## Kutipan Teks
Pada hasil penelitian ini, komite audit berpengaruh positif signifikan
terhadap manajemen laba. Hal ini tidak konsisten dengan penelitian sebelumnya
yang dilakukan oleh Darmawati (2003) dan Welvin I Guna (2010). Berdasarkan
hasil yang diperoleh, keberadaan komite audit justru sebagai pemicu manajemen
laba. Hal ini menunjukkan bahwa komite audit sebagai salah satu fungsi Good
Corporate Governance dianggap gagal dalam mendeteksi manajemen laba.
Kegagalan komite audit dalam mendeteksi manajemen laba dapat
disebabkan karena belum terpenuhinya kriteria pemilihan komite audit dalam
92
mencapai Good Corporate Governance. Selain itu, ketidakkonsistenan tersebut
juga disebabkan karena komite audit tidak dapat memonitor laporan keuangan
sehingga dengan semakin banyaknya komite audit yang ada dalam perusahaan,
maka kinerja komite audit dalam perusahaan tersebut juga tidak efektif.
4.7.7. Pengaruh Kualitas Audit terhadap Manajemen Laba
Berdasarkan persamaan regresi, nilai uji t kualitas audit yang diproksikan
berdasarkan KAP big Four atau non Big Four adalah sebesar -3,954. Tingkat
signifikansi kualitas audit adalah sebesar 0,000. Hal ini menunjukkan bahwa
kualitas audit berpengaruh signifikan terhadap manajemen laba sehingga H7
diterima. Hasil penelitian ini konsisten dengan penelitian sebelumnya yang
dilakukan oleh Yusriati, Yuli, dan Eliada (2010) dan tidak konsisten dengan
penelitian sebelumnya yang dilakukan oleh Nuryaman dan Rusmin (2010) serta
Midiastuty dan Machfoeds (2003).

## Ketentuan Tugas A
Berapa nilai uji t kualitas audit menurut teks tentang manajemen laba?
## Ketentuan Tugas B
Lanjutkan teks tentang manajemen laba mulai setelah kalimat terakhir yang ditampilkan.

## Data yang Diberikan

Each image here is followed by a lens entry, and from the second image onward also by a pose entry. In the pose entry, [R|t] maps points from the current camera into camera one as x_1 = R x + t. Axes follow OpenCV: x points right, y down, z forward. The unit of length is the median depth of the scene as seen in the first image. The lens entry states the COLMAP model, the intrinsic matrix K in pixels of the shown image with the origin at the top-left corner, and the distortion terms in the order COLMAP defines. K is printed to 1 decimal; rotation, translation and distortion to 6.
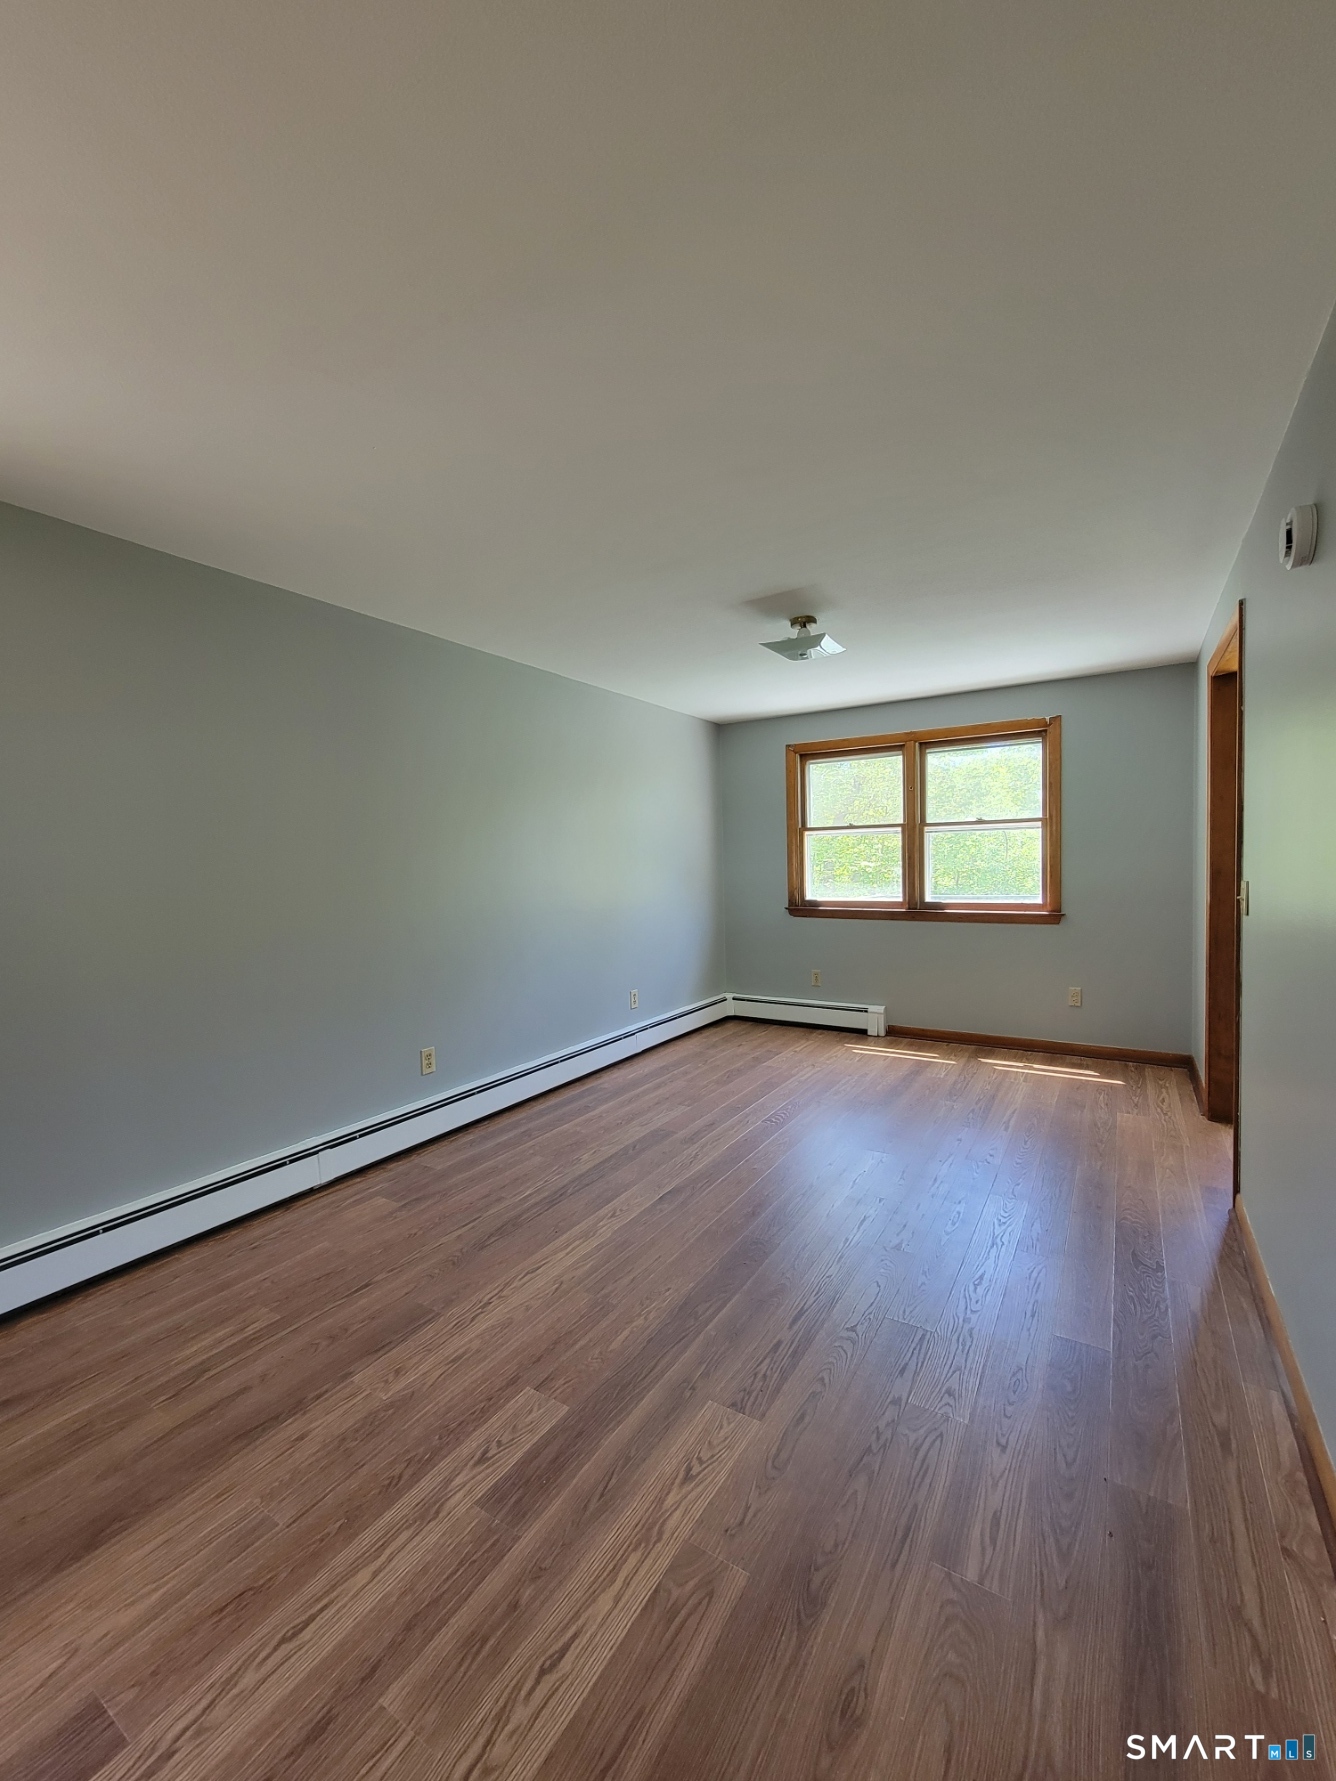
lens RADIAL K [[729.3, 0, 668.0], [0, 729.3, 890.5], [0, 0, 1]] dist [0.000916, 0.000001]
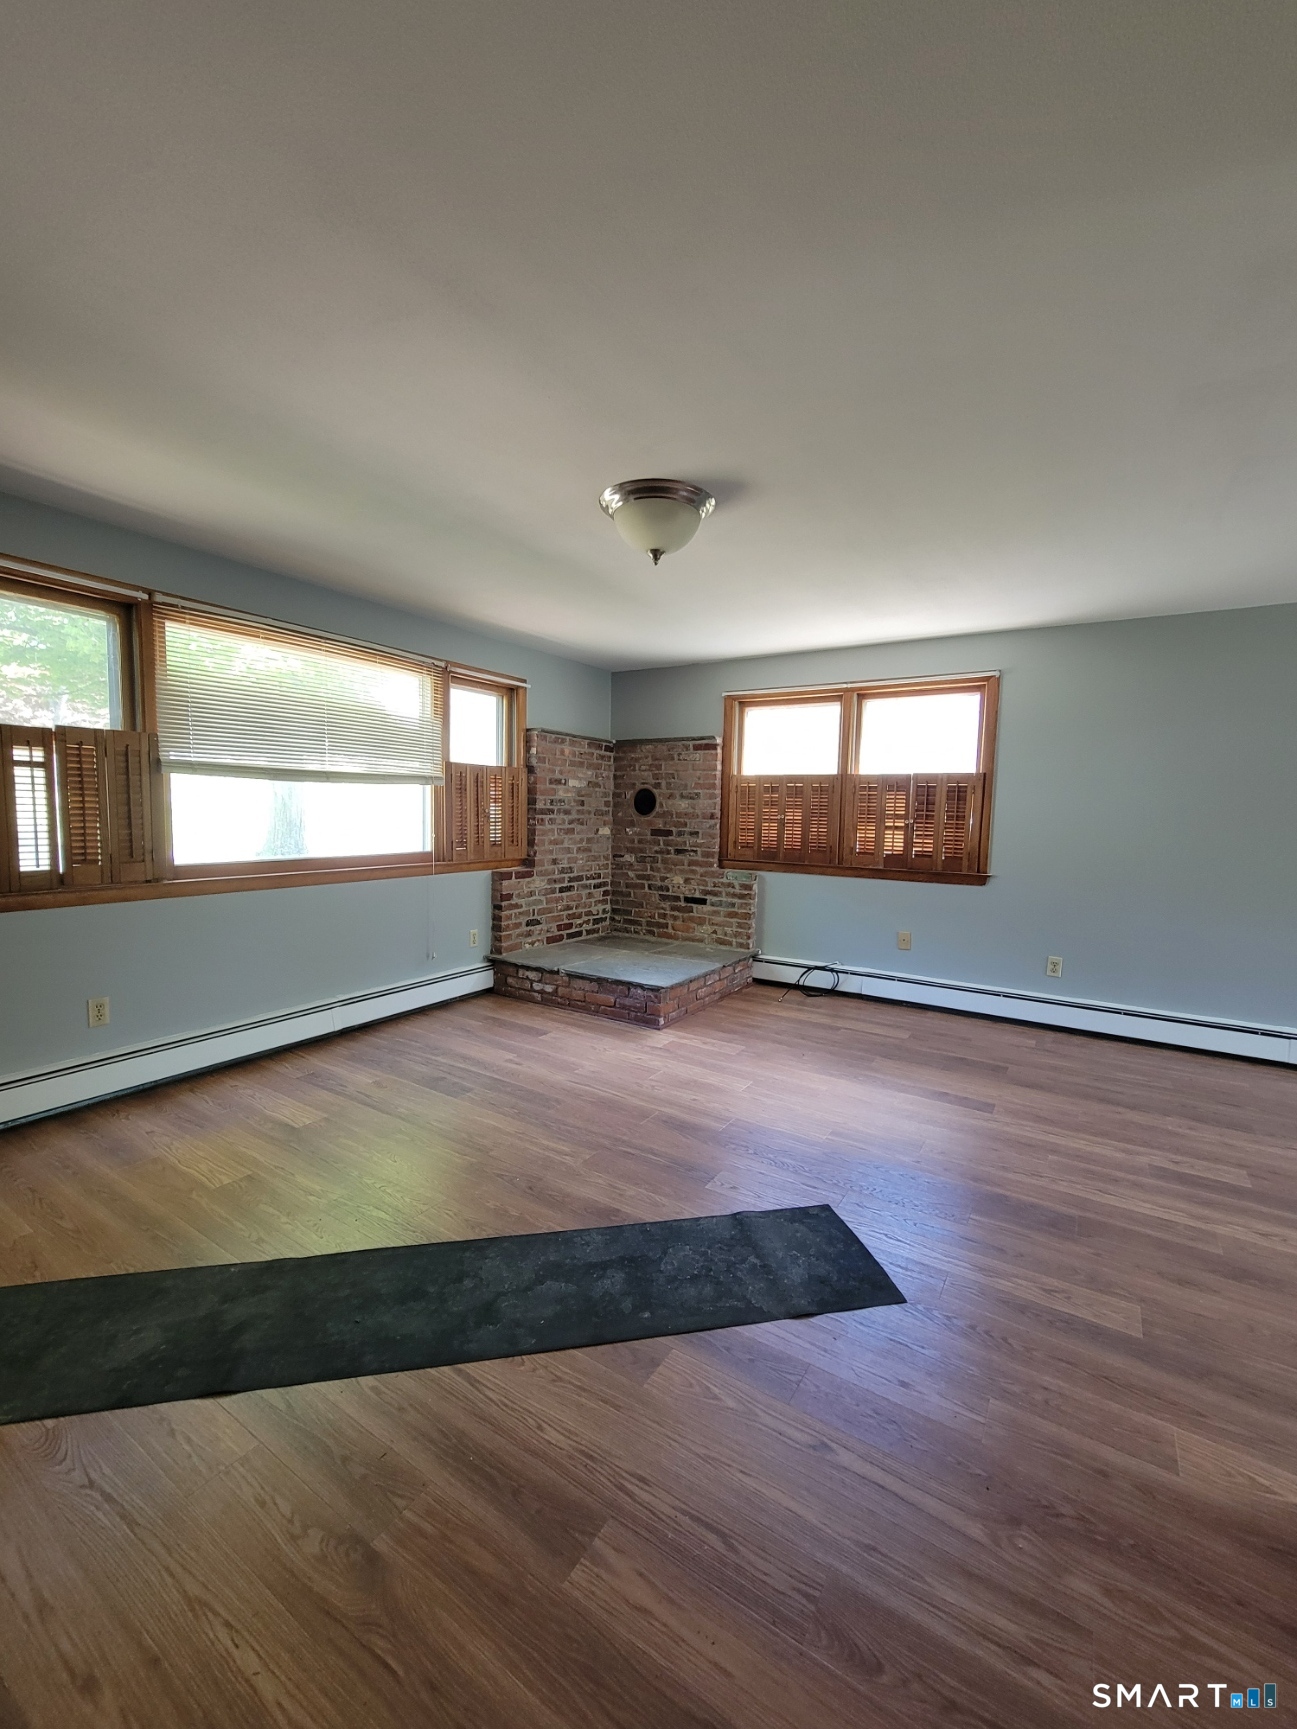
lens RADIAL K [[702.0, 0, 648.5], [0, 702.0, 864.5], [0, 0, 1]] dist [-0.004885, 0.000098]
pose [[-0.001265, 0.110083, -0.993922, 0.719979], [-0.061228, 0.992049, 0.109954, -0.016407], [0.998123, 0.060995, 0.005486, -0.165712]]
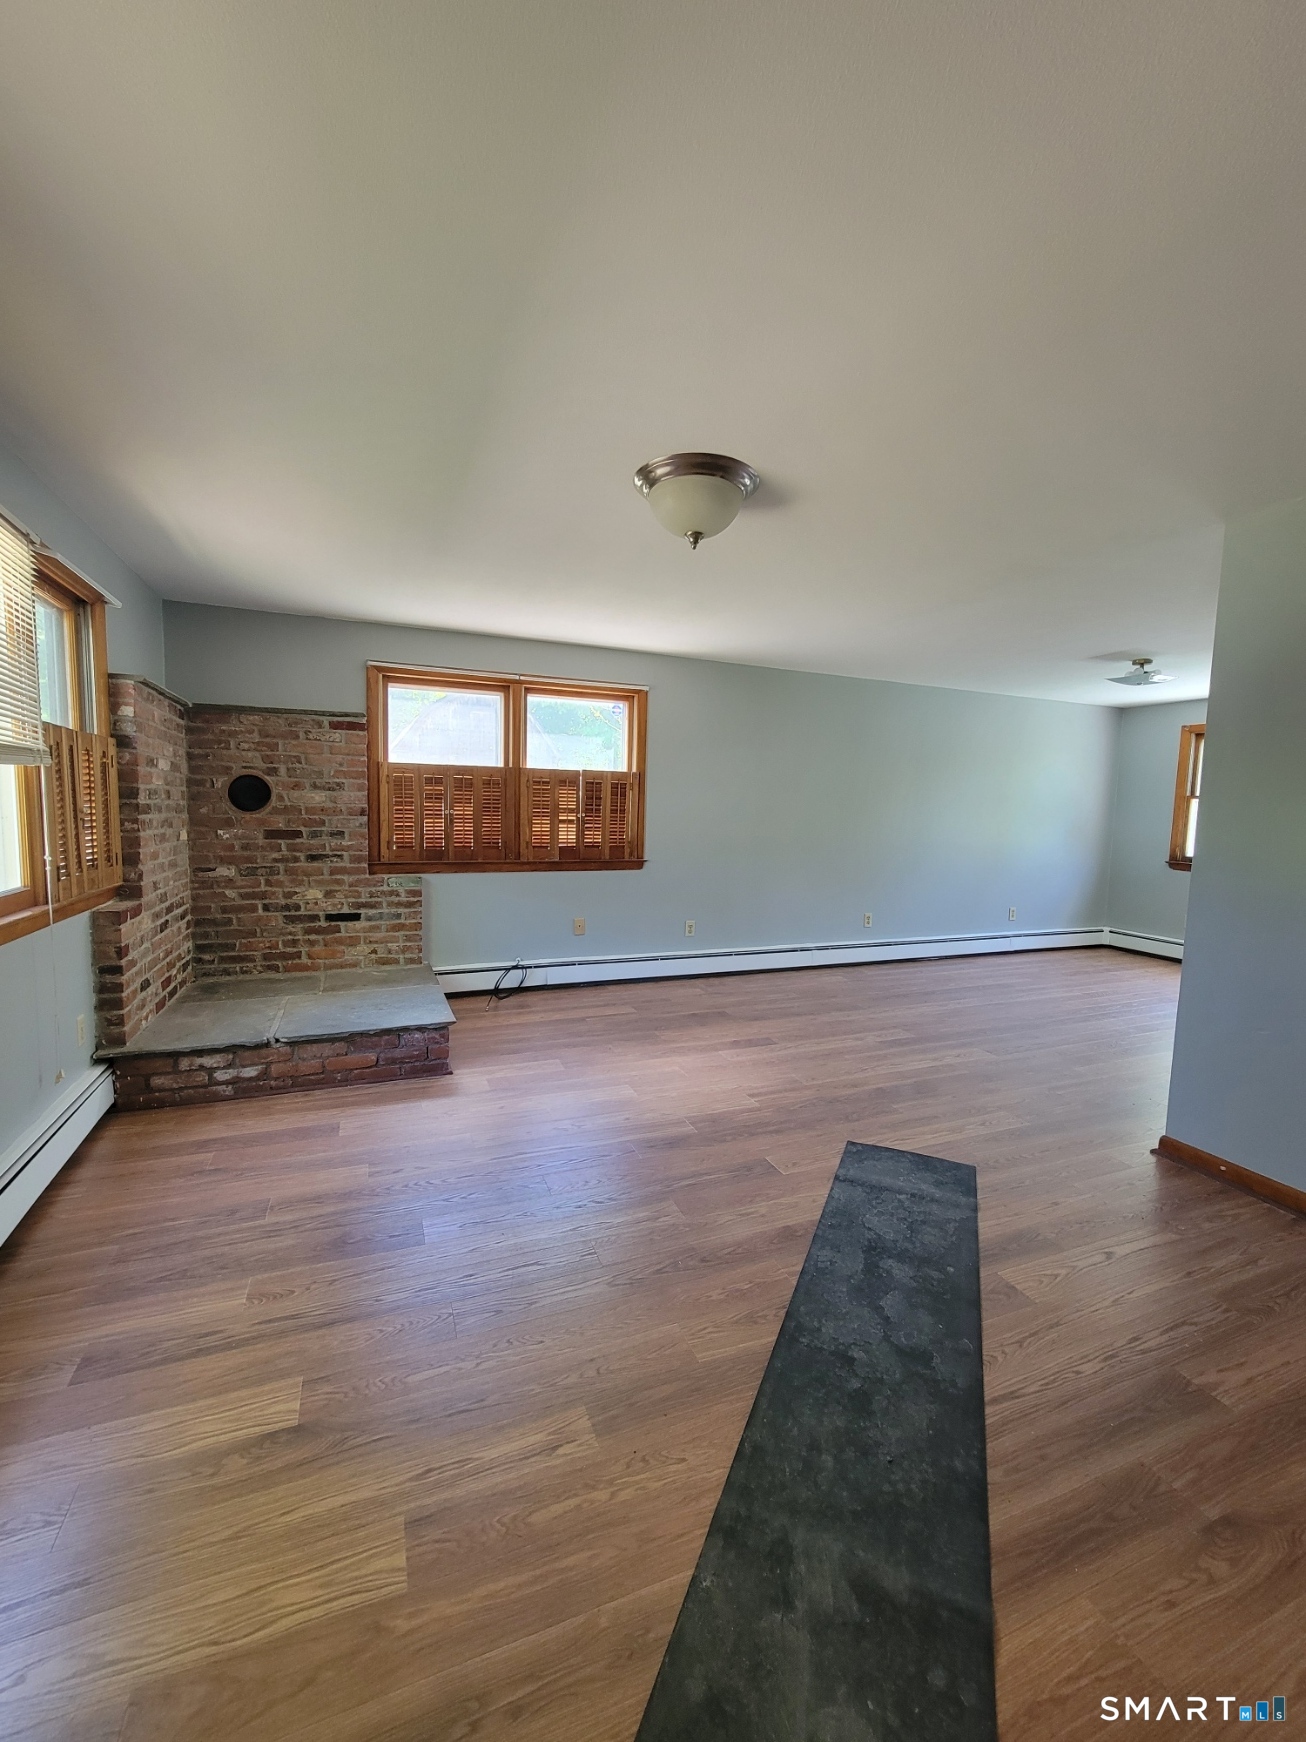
lens RADIAL K [[710.6, 0, 653.0], [0, 710.6, 871.0], [0, 0, 1]] dist [-0.003616, -0.000099]
pose [[0.813247, 0.098717, -0.573485, 0.276914], [-0.068680, 0.994901, 0.073863, 0.020466], [0.577852, -0.020682, 0.815880, -0.872413]]
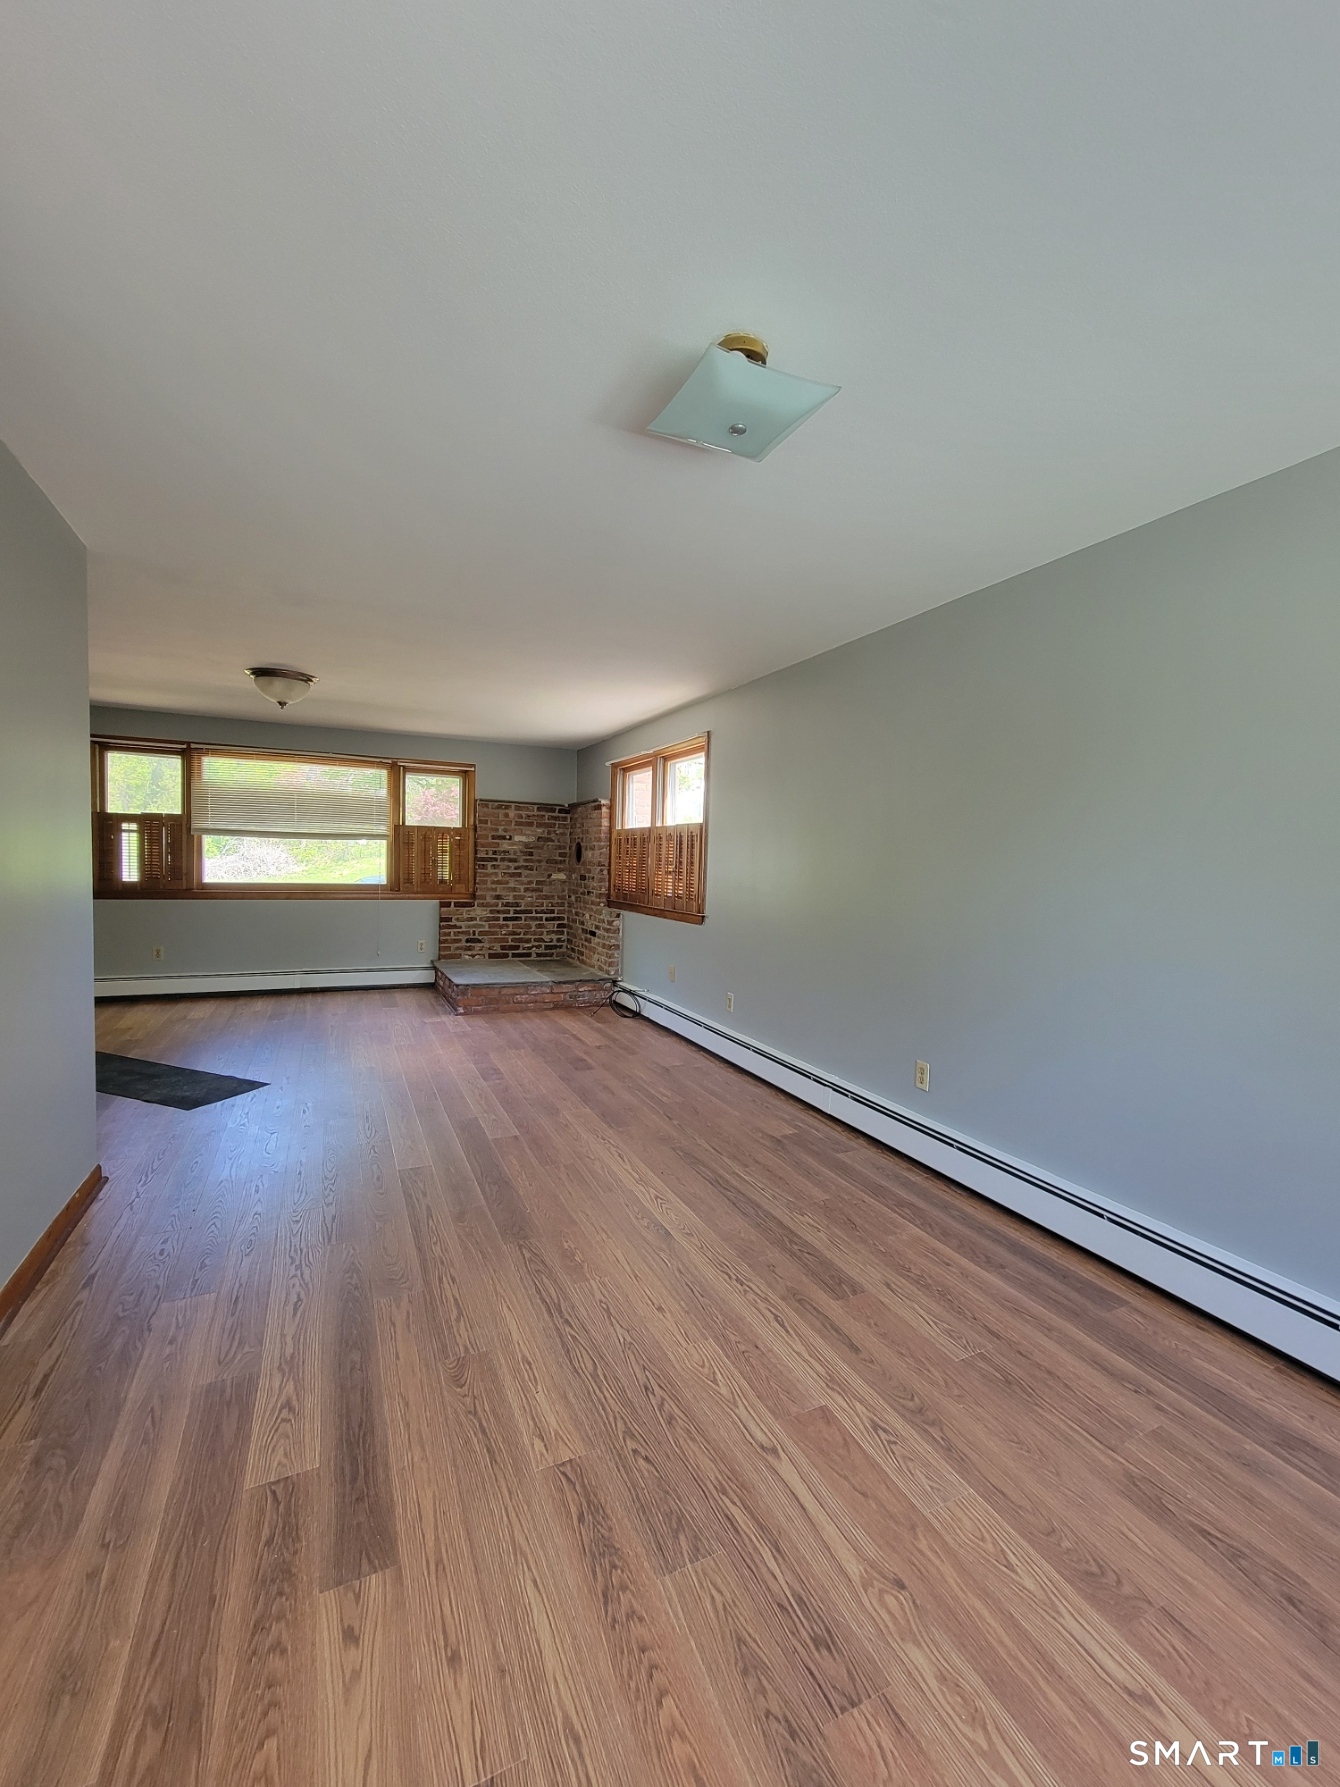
lens RADIAL K [[722.6, 0, 670.0], [0, 722.6, 893.5], [0, 0, 1]] dist [0.001002, 0.000124]
pose [[-0.534444, 0.054269, -0.843460, 0.702541], [-0.044885, 0.994706, 0.092442, -0.078009], [0.844011, 0.087264, -0.529179, 1.395101]]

## Bagian Jawaban A
Nilai uji t kualitas audit adalah sebesar -3,954.

## Bagian Jawaban B
Nilai negatif pada uji t berarti bahwa kualitas audit dapat mencegah adanya
manajemen laba.Hal ini mengindikasikan bahwa auditor eksternal yang termasuk
dalam KAP Big Four dapat memberikan laporan audit yang berkualitas. Auditor
yang bekerja di KAP Big Four dianggap memiliki kualitas yang lebih baik
dibandingkan dengan KAP non Big Four. KAP Big Four diharapkan dapat
membatasi praktik manajemen laba serta membantu menjaga dan meningkatkan
kepercayaan masyarakat umum terhadap laporan keuangan.
93
BAB 5
SIMPULAN DAN SARAN
5.1 Simpulan
Berdasarkan hasil penelitian, maka dapat disimpulkan bahwa leverage,
mekanisme Good Corporate Governance, dan kualitas audit berpengaruh secara
bersama-sama terhadap manajemen laba.
Leverage, komite audit, dan kualitas audit berpengaruh secara signifikan
terhadap manajemen laba. Leverage dan kualitas audit mampu meminimalisasi
adanya manajemen laba. Komite audit justru merupakan suatu faktor yang dapat
meningkatkan manajemen laba. Sedangkan variabel-variabel lainnya meliputi
94
kepemilikan institusional, kepemilikan manajerial, dewan komisaris, dan
komisaris independen terbukti tidak berpengaruh terhadap manajemen laba. Hal
ini dikarenakan variabel-variabel tersebut semata-mata hanya untuk pemenuhan
regulasi saja, bukan merupakan suatu kebutuhan untuk menegakkan Good
Corporate Governance dalam suatu perusahaan.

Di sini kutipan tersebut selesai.